Smoking increases the premature associated senescence phenotype of circulating Endothelial Progenitor Cells

Abstract

Smoking is a risk factor for cardiovascular disease. Notably, it is associated with endothelial progenitor cells (EPCs) dysfunction. It also influences the shift of the EPCs mobilisation from bone marrow. We hypothesized that smoking could induce a premature associated senescence phenotype on the circulating population of EPCs, which may contribute to the default of recovery endothelial injury. Peripheral Blood Mononuclear Cell (PBMC) samples were collected from 30 smokers at least for five years and 31 healthy subjects (non-smoker) as control. CD117+ and CD133+ cells were confirmed as the population of endothelial progenitor cells. Those marked cells with SA-P galactosidase were quantified as senescence phenotype. Then, FACS assessed the targeted cells.
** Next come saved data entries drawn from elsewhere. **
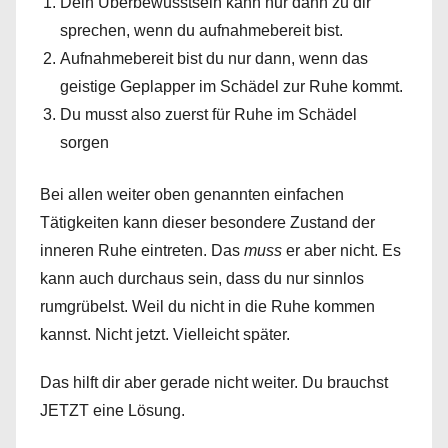
Dein Überbewusstsein kann nur dann zu dir
sprechen, wenn du aufnahmebereit bist.
Aufnahmebereit bist du nur dann, wenn das
geistige Geplapper im Schädel zur Ruhe kommt.
Du musst also zuerst für Ruhe im Schädel
sorgen
Bei allen weiter oben genannten einfachen
Tätigkeiten kann dieser besondere Zustand der
inneren Ruhe eintreten. Das
muss
er aber nicht. Es
kann auch durchaus sein, dass du nur sinnlos
rumgrübelst. Weil du nicht in die Ruhe kommen
kannst. Nicht jetzt. Vielleicht später.
Das hilft dir aber gerade nicht weiter. Du brauchst
JETZT eine Lösung.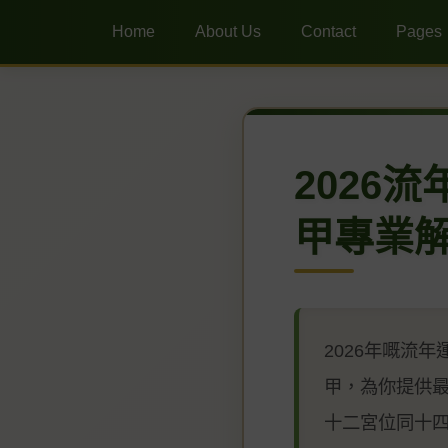
Home
About Us
Contact
Pages
2026
甲專業
2026年嘅流
甲，為你提供
十二宮位同十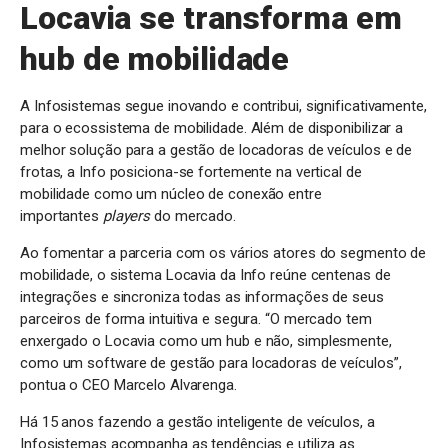
Locavia se transforma em
hub de mobilidade
A Infosistemas segue inovando e contribui, significativamente,
para o ecossistema de mobilidade. Além de disponibilizar a
melhor solução para a gestão de locadoras de veículos e de
frotas, a Info posiciona-se fortemente na vertical de
mobilidade como um núcleo de conexão entre
importantes
players
do mercado.
Ao fomentar a parceria com os vários atores do segmento de
mobilidade, o sistema Locavia da Info reúne centenas de
integrações e sincroniza todas as informações de seus
parceiros de forma intuitiva e segura. “O mercado tem
enxergado o Locavia como um hub e não, simplesmente,
como um software de gestão para locadoras de veículos”,
pontua o CEO Marcelo Alvarenga.
Há 15 anos fazendo a gestão inteligente de veículos, a
Infosistemas acompanha as tendências e utiliza as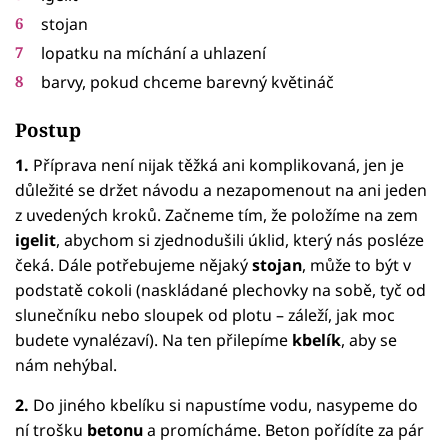
stojan
lopatku na míchání a uhlazení
barvy, pokud chceme barevný květináč
Postup
1.
Příprava není nijak těžká ani komplikovaná, jen je
důležité se držet návodu a nezapomenout na ani jeden
z uvedených kroků. Začneme tím, že položíme na zem
igelit
, abychom si zjednodušili úklid, který nás posléze
čeká. Dále potřebujeme nějaký
stojan
, může to být v
podstatě cokoli (naskládané plechovky na sobě, tyč od
slunečníku nebo sloupek od plotu – záleží, jak moc
budete vynalézaví). Na ten přilepíme
kbelík
, aby se
nám nehýbal.
2.
Do jiného kbelíku si napustíme vodu, nasypeme do
ní trošku
betonu
a promícháme. Beton pořídíte za pár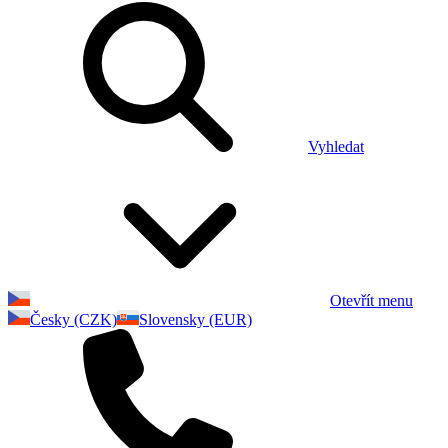
Vyhledat
Otevřít menu
Česky (CZK)
Slovensky (EUR)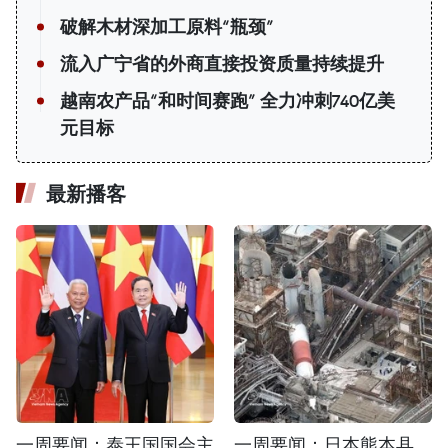
破解木材深加工原料“瓶颈”
流入广宁省的外商直接投资质量持续提升
越南农产品“和时间赛跑” 全力冲刺740亿美
元目标
最新播客
一周要闻：泰王国国会主
一周要闻：日本熊本县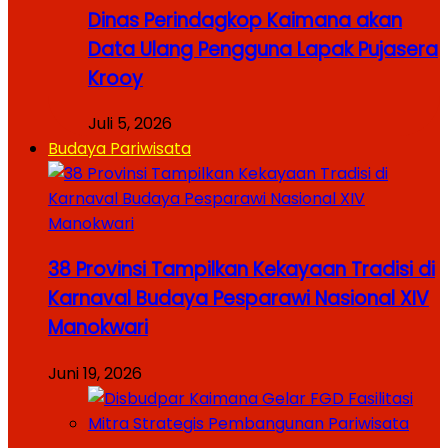
Dinas Perindagkop Kaimana akan
Data Ulang Pengguna Lapak Pujasera
Krooy
Juli 5, 2026
Budaya Pariwisata
38 Provinsi Tampilkan Kekayaan Tradisi di
Karnaval Budaya Pesparawi Nasional XIV
Manokwari
Juni 19, 2026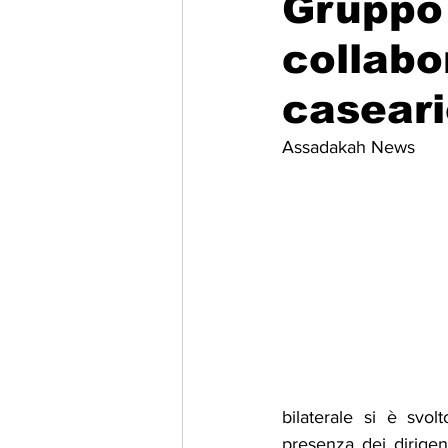
Gruppo 
collabo
Migrazione e Rifugiati
Sport
caseari
Filosofia
Mostre
Festivi
Assadakah News
Relazioni Internazionali
Confl
bilaterale si è svol
presenza dei dirigent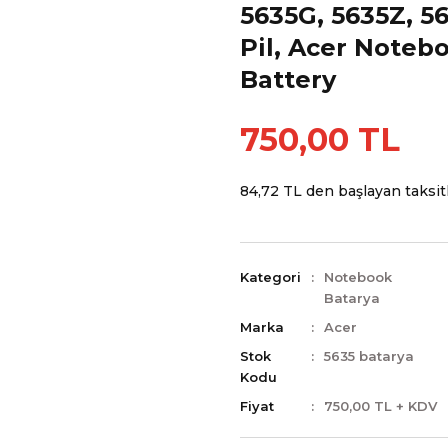
5635G, 5635Z, 5
Pil, Acer Notebo
Battery
750,00 TL
84,72 TL den başlayan taksitl
Kategori
Notebook
Batarya
Marka
Acer
Stok
5635 batarya
Kodu
Fiyat
750,00 TL + KDV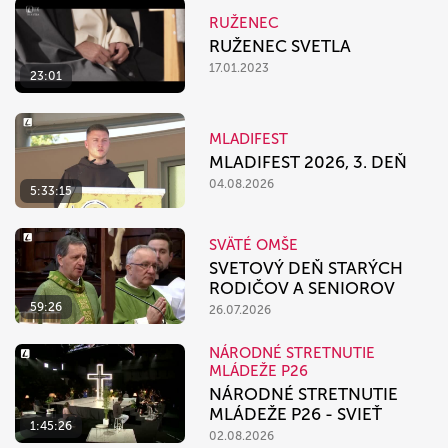
RUŽENEC
RUŽENEC SVETLA
17.01.2023
23:01
MLADIFEST
MLADIFEST 2026, 3. DEŇ
04.08.2026
5:33:15
SVÄTÉ OMŠE
SVETOVÝ DEŇ STARÝCH
RODIČOV A SENIOROV
59:26
26.07.2026
NÁRODNÉ STRETNUTIE
MLÁDEŽE P26
NÁRODNÉ STRETNUTIE
MLÁDEŽE P26 - SVIEŤ
1:45:26
02.08.2026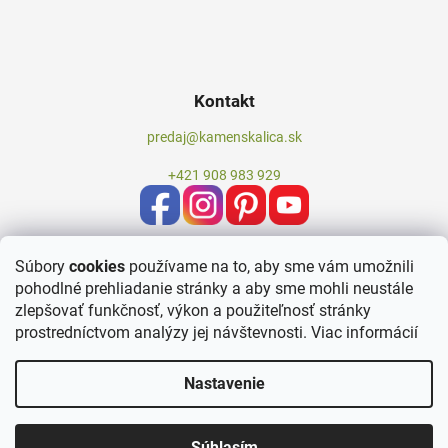
Kontakt
predaj@kamenskalica.sk
+421 908 983 929
Súbory
cookies
používame na to, aby sme vám umožnili
pohodlné prehliadanie stránky a aby sme mohli neustále
zlepšovať funkčnosť, výkon a použiteľnosť stránky
prostredníctvom analýzy jej návštevnosti.
Viac informácií
Nastavenie
Vytvoril Shoptet
Súhlasím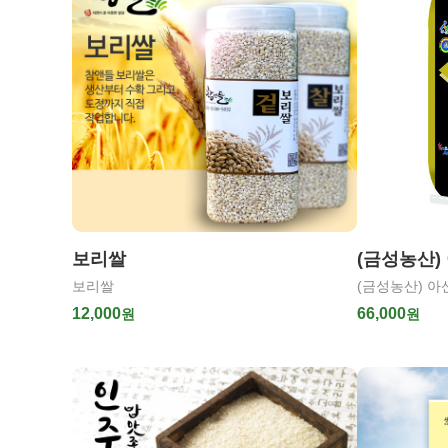
보리쌀
(금성농산) 
보리쌀
(금성농산) 아산
12,000
66,000
원
원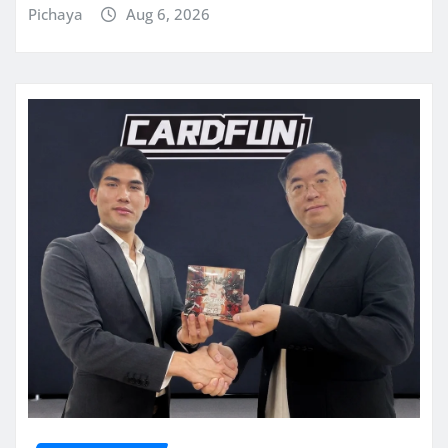
Pichaya
Aug 6, 2026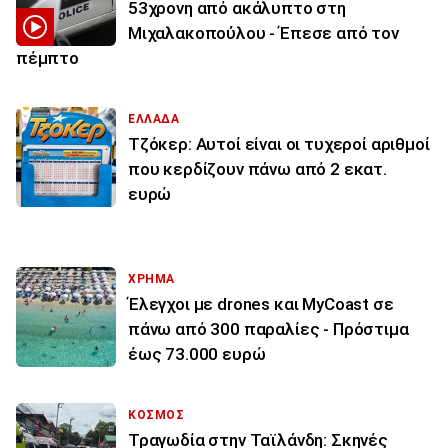
53χρονη από ακάλυπτο στη
Μιχαλακοπούλου - Έπεσε από τον
πέμπτο
ΕΛΛΑΔΑ
Τζόκερ: Αυτοί είναι οι τυχεροί αριθμοί
που κερδίζουν πάνω από 2 εκατ.
ευρώ
ΧΡΗΜΑ
Έλεγχοι με drones και MyCoast σε
πάνω από 300 παραλίες - Πρόστιμα
έως 73.000 ευρώ
ΚΟΣΜΟΣ
Τραγωδία στην Ταϊλάνδη: Σκηνές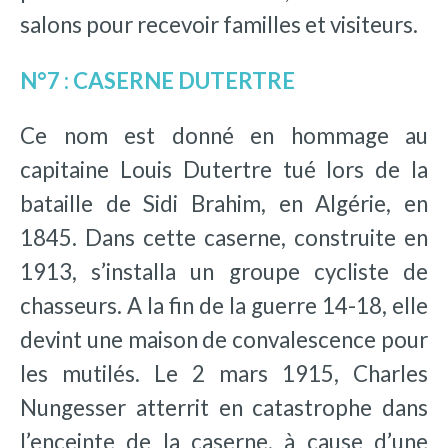
salons pour recevoir familles et visiteurs.
N°7 : CASERNE DUTERTRE
Ce nom est donné en hommage au
capitaine Louis Dutertre tué lors de la
bataille de Sidi Brahim, en Algérie, en
1845. Dans cette caserne, construite en
1913, s’installa un groupe cycliste de
chasseurs. A la fin de la guerre 14-18, elle
devint une maison de convalescence pour
les mutilés. Le 2 mars 1915, Charles
Nungesser atterrit en catastrophe dans
l’enceinte de la caserne, à cause d’une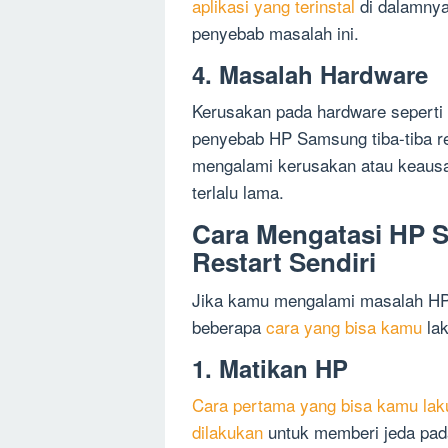
aplikasi yang terinstal
di dalamnya.
penyebab masalah ini.
4. Masalah Hardware
Kerusakan pada hardware seperti
penyebab HP Samsung tiba-tiba res
mengalami kerusakan atau keausan
terlalu lama.
Cara Mengatasi HP S
Restart Sendiri
Jika kamu mengalami masalah HP S
beberapa
cara yang bisa kamu
lak
1. Matikan HP
Cara pertama yang bisa kamu la
dilakukan
untuk memberi jeda pada 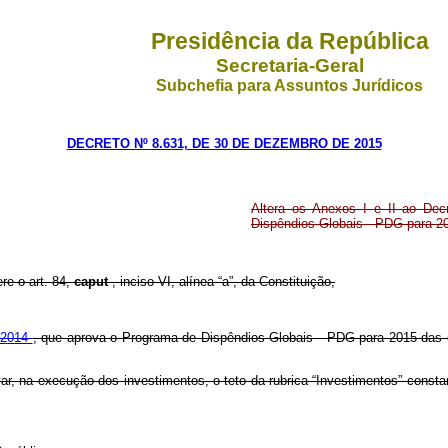
Presidência da República
Secretaria-Geral
Subchefia para Assuntos Jurídicos
DECRETO Nº 8.631, DE 30 DE DEZEMBRO DE 2015
Altera os Anexos I e II ao De
Dispêndios Globais - PDG para 20
ere o art. 84,
caput
, inciso VI, alínea “a”, da Constituição,
e 2014
, que aprova o Programa de Dispêndios Globais - PDG para 2015 das e
rvar, na execução dos investimentos, o teto da rubrica “Investimentos” cons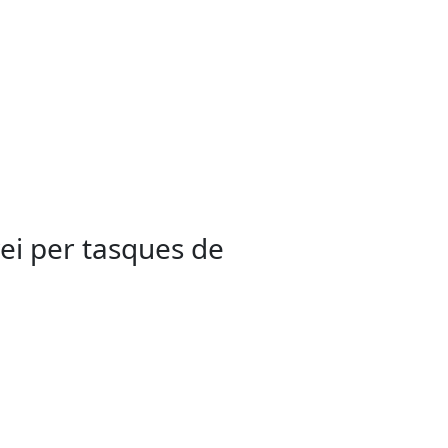
vei per tasques de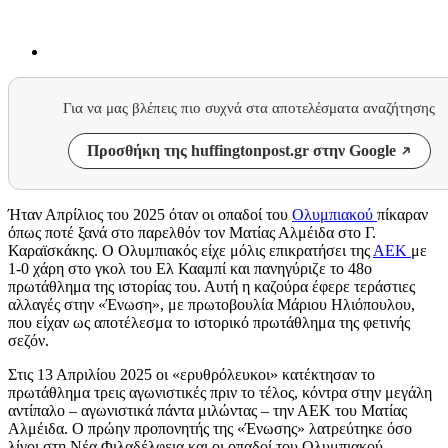
Για να μας βλέπεις πιο συχνά στα αποτελέσματα αναζήτησης
Προσθήκη της huffingtonpost.gr στην Google
Ήταν Απρίλιος του 2025 όταν οι οπαδοί του
Ολυμπιακού
πίκαραν
όπως ποτέ ξανά στο παρελθόν τον Ματίας Αλμέιδα στο Γ.
Καραϊσκάκης. Ο Ολυμπιακός είχε μόλις επικρατήσει της
ΑΕΚ
με
1-0 χάρη στο γκολ του Ελ Κααμπί και πανηγύριζε το 48ο
πρωτάθλημα της ιστορίας του. Αυτή η καζούρα έφερε τεράστιες
αλλαγές στην «Ένωση», με πρωτοβουλία Μάριου Ηλιόπουλου,
που είχαν ως αποτέλεσμα το ιστορικό πρωτάθλημα της φετινής
σεζόν.
Στις 13 Απριλίου 2025 οι «ερυθρόλευκοι» κατέκτησαν το
πρωτάθλημα τρεις αγωνιστικές πριν το τέλος, κόντρα στην μεγάλη
αντίπαλο – αγωνιστικά πάντα μιλώντας – την ΑΕΚ του Ματίας
Αλμέιδα. Ο πρώην προπονητής της «Ένωσης» λατρεύτηκε όσο
λίγοι στη Νέα Φιλαδέλφεια και οι οπαδοί του Ολυμπιακού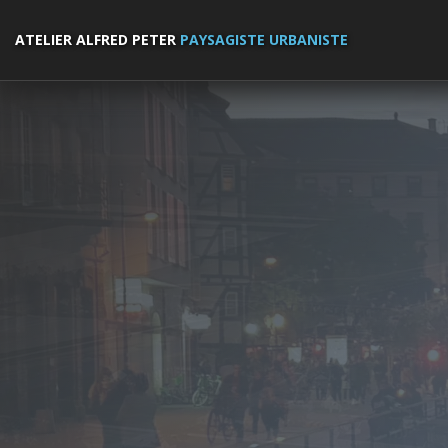
ATELIER ALFRED PETER
PAYSAGISTE URBANISTE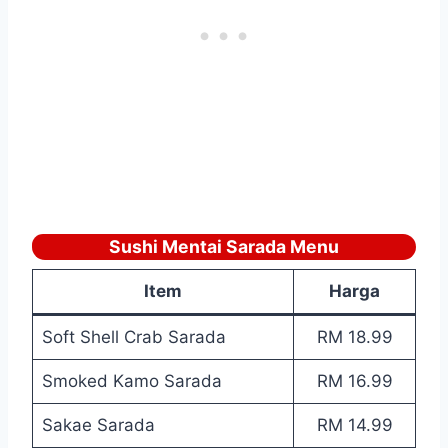
Sushi Mentai Sarada Menu
Item
Harga
Soft Shell Crab Sarada
RM 18.99
Smoked Kamo Sarada
RM 16.99
Sakae Sarada
RM 14.99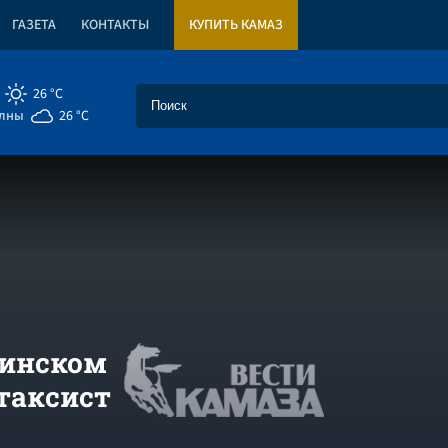
ГАЗЕТА
КОНТАКТЫ
КУПИТЬ КАМАЗ
26 °C
елны
26 °C
линском
 таксист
The average concentration of CD133+/CD117+ was 0.05% (±0.03) for smoker subjects and 0.03% (±0.02) for non-smoker (p< 0.05). Almost all of the EPCs population (98.33±3.53%) in the smoker group expressed SA-P gal positive cells (p<0.001). Thus, this study suggests that smoking is associated with a significant elevated premature senescence of EPCs, which may contribute to diminished bioavailability of mature EPCs of the smoker, reducing the potency of vascular maintenance and repair.